Start of TEXT TO READ
Liddle: IWD an opportunity to bring marginalised voices to the fore
Celeste Liddle writes on the widespread ignorance of the history of Aboriginal people, particularly women, for Daily Life. The reference by Channel 7 to Port Arthur as ‘Australia’s worst massacre’ ignores earlier massacres of Aboriginal people, including the Mowla Bluff Massacre in 1916 in which 400 people were gunned down. Liddle notes that International Women’s Day provides an opportunity for women to look at their history and ensure that certain women are not left behind.

Eugenia Flynn on strong Chinese women as role models
Keeping with the International Women’s Day theme, Eugenia Flynn has written about her and her family’s experience with racism and prejudice due to their Chinese Aboriginal heritage. These experiences drove Flynn to seek out strong Chinese women as role models. She describes them here – from chef Kylie Kwong to Claudia Cream, the first Asian-born lawyer to be appointed to the South Australian Supreme Court.
End of TEXT TO READ
-- DIRECTION A --
In the records, swap "black rubber mat" for "dark rubber mat" in the stretch from the line containing "Question: Does white sheer curtain at lower left, which is" through the end of the records. Return only those lines, with everything else unchanged.
The text and the records have no connection to each other.
Start of PROVIDED RECORDS
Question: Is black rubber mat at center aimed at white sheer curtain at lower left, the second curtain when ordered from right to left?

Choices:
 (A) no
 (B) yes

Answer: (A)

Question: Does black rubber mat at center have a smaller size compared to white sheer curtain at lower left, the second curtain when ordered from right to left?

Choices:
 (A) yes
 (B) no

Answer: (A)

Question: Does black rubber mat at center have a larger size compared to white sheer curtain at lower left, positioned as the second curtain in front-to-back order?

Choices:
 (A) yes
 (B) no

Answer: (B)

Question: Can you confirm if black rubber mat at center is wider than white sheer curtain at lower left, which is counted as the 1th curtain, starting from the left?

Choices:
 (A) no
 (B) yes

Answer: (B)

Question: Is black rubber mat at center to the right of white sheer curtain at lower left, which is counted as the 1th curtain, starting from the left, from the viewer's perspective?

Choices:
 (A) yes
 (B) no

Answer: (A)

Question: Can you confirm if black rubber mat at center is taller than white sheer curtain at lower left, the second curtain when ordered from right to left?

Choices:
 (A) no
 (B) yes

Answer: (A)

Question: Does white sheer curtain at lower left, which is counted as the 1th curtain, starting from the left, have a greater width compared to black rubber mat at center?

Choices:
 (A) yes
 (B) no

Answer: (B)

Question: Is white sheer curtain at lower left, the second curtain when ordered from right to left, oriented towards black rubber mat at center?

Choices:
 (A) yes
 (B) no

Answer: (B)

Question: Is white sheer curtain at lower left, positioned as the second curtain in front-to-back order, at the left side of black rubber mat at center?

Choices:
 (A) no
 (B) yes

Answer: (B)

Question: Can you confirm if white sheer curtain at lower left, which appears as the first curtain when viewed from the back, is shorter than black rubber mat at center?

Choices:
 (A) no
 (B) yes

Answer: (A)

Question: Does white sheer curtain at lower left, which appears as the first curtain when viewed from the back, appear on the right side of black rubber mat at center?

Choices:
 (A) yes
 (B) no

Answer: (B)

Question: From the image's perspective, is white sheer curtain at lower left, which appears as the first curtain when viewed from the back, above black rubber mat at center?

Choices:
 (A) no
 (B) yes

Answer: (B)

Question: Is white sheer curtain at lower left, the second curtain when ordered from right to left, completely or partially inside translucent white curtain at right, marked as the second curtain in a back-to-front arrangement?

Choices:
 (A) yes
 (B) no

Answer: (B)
End of PROVIDED RECORDS
-- DIRECTION B --
Repeat word for word the stretch of the International Women's Day text from "Eugenia Flynn on" through "Australian Supreme Court.".

-- FULL ANSWER A --
Question: Does white sheer curtain at lower left, which is counted as the 1th curtain, starting from the left, have a greater width compared to dark rubber mat at center?

Choices:
 (A) yes
 (B) no

Answer: (B)

Question: Is white sheer curtain at lower left, the second curtain when ordered from right to left, oriented towards dark rubber mat at center?

Choices:
 (A) yes
 (B) no

Answer: (B)

Question: Is white sheer curtain at lower left, positioned as the second curtain in front-to-back order, at the left side of dark rubber mat at center?

Choices:
 (A) no
 (B) yes

Answer: (B)

Question: Can you confirm if white sheer curtain at lower left, which appears as the first curtain when viewed from the back, is shorter than dark rubber mat at center?

Choices:
 (A) no
 (B) yes

Answer: (A)

Question: Does white sheer curtain at lower left, which appears as the first curtain when viewed from the back, appear on the right side of dark rubber mat at center?

Choices:
 (A) yes
 (B) no

Answer: (B)

Question: From the image's perspective, is white sheer curtain at lower left, which appears as the first curtain when viewed from the back, above dark rubber mat at center?

Choices:
 (A) no
 (B) yes

Answer: (B)

Question: Is white sheer curtain at lower left, the second curtain when ordered from right to left, completely or partially inside translucent white curtain at right, marked as the second curtain in a back-to-front arrangement?

Choices:
 (A) yes
 (B) no

Answer: (B)

-- FULL ANSWER B --
Eugenia Flynn on strong Chinese women as role models
Keeping with the International Women’s Day theme, Eugenia Flynn has written about her and her family’s experience with racism and prejudice due to their Chinese Aboriginal heritage. These experiences drove Flynn to seek out strong Chinese women as role models. She describes them here – from chef Kylie Kwong to Claudia Cream, the first Asian-born lawyer to be appointed to the South Australian Supreme Court.